An example of a contrast effect can be seen in a Pew Research Center poll conducted in October 2003, a dozen years before same-sex marriage was legalized in the U.S. That poll found that people were more likely to favor allowing gays and lesbians to enter into legal agreements that give them the same rights as married couples when this question was asked after one about whether they favored or opposed allowing gays and lesbians to marry (45% favored legal agreements when asked after the marriage question, but 37% favored legal agreements without the immediate preceding context of a question about same-sex marriage). Responses to the question about same-sex marriage, meanwhile, were not significantly affected by its placement before or after the legal agreements question.
Another experiment embedded in a December 2008 Pew Research Center poll also resulted in a contrast effect. When people were asked “All in all, are you satisfied or dissatisfied with the way things are going in this country today?” immediately after having been asked “Do you approve or disapprove of the way George W. Bush is handling his job as president?”; 88% said they were dissatisfied, compared with only 78% without the context of the prior question.
Responses to presidential approval remained relatively unchanged whether national satisfaction was asked before or after it. A similar finding occurred in December 2004 when both satisfaction and presidential approval were much higher (57% were dissatisfied when Bush approval was asked first vs. 51% when general satisfaction was asked first).
Several studies also have shown that asking a more specific question before a more general question (e.g., asking about happiness with one’s marriage before asking about one’s overall happiness) can result in a contrast effect. Although some exceptions have been found, people tend to avoid redundancy by excluding the more specific question from the general rating.
Assimilation effects occur when responses to two questions are more consistent or closer together because of their placement in the questionnaire. We found an example of an assimilation effect in a Pew Research Center poll conducted in November 2008 when we asked whether Republican leaders should work with Obama or stand up to him on important issues and whether Democratic leaders should work with Republican leaders or stand up to them on important issues. People were more likely to say that Republican leaders should work with Obama when the question was preceded by the one asking what Democratic leaders should do in working with Republican leaders (81% vs. 66%). However, when people were first asked about Republican leaders working with Obama, fewer said that Democratic leaders should work with Republican leaders (71% vs. 82%).
The order questions are asked is of particular importance when tracking trends over time. As a result, care should be taken to ensure that the context is similar each time a question is asked. Modifying the context of the question could call into question any observed changes over time (see measuring change over time for more information).

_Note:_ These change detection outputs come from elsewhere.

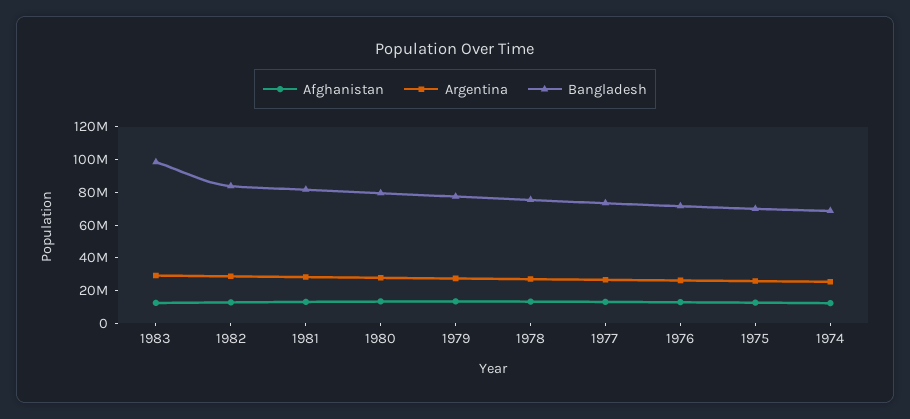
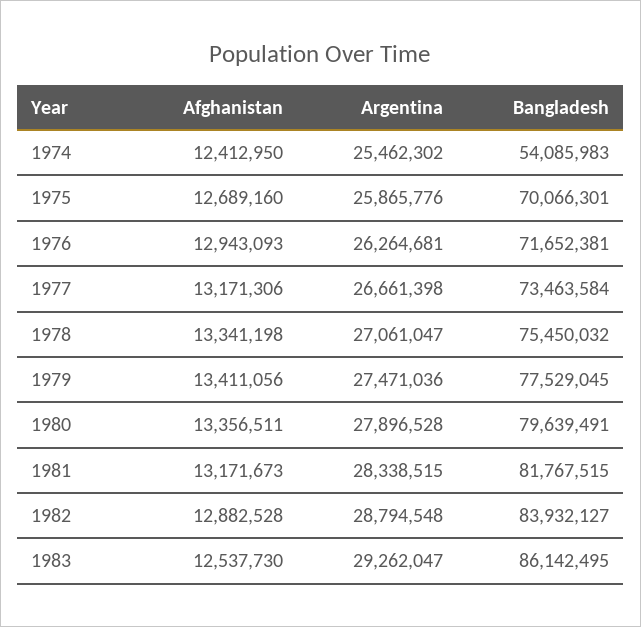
  {
    "Afghanistan": {
      "1983": 12537730,
      "1982": 12882528,
      "1981": 13171673,
      "1980": 13356511,
      "1979": 13411056,
      "1978": 13341198,
      "1977": 13171306,
      "1976": 12943093,
      "1975": 12689160,
      "1974": 12412950
    },
    "Argentina": {
      "1983": 29262047,
      "1982": 28794548,
      "1981": 28338515,
      "1980": 27896528,
      "1979": 27471036,
      "1978": 27061047,
      "1977": 26661398,
      "1976": 26264681,
      "1975": 25865776,
      "1974": 25462302
    },
    "Bangladesh": {
-     "1983": 100000000,
+     "1983": 86142495,
      "1982": 83932127,
      "1981": 81767515,
      "1980": 79639491,
      "1979": 77529045,
      "1978": 75450032,
      "1977": 73463584,
      "1976": 71652381,
      "1975": 70066301,
-     "1974": 70000000
+     "1974": 54085983
    }
  }

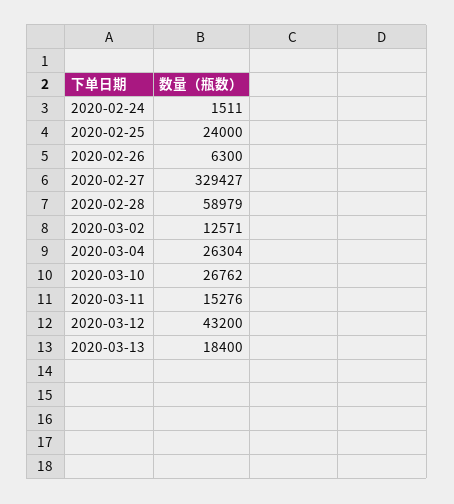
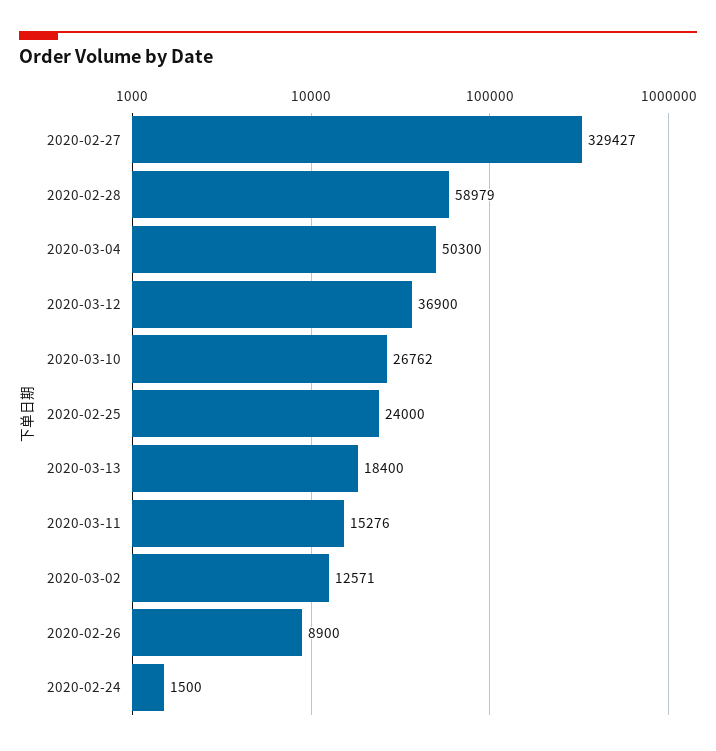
  {
-   "2020-02-24": 1511,
+   "2020-02-24": 1500,
    "2020-02-25": 24000,
-   "2020-02-26": 6300,
+   "2020-02-26": 8900,
    "2020-02-27": 329427,
    "2020-02-28": 58979,
    "2020-03-02": 12571,
-   "2020-03-04": 26304,
+   "2020-03-04": 50300,
    "2020-03-10": 26762,
    "2020-03-11": 15276,
-   "2020-03-12": 43200,
+   "2020-03-12": 36900,
    "2020-03-13": 18400
  }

A questionnaire, like a conversation, should be grouped by topic and unfold in a logical order. It is often helpful to begin the survey with simple questions that respondents will find interesting and engaging. Throughout the survey, an effort should be made to keep the survey interesting and not overburden respondents with several difficult questions right after one another. Demographic questions such as income, education or age should not be asked near the beginning of a survey unless they are needed to determine eligibility for the survey or for routing respondents through particular sections of the questionnaire. Even then, it is best to precede such items with more interesting and engaging questions. One virtue of survey panels like the ATP is that demographic questions usually only need to be asked once a year, not in each survey.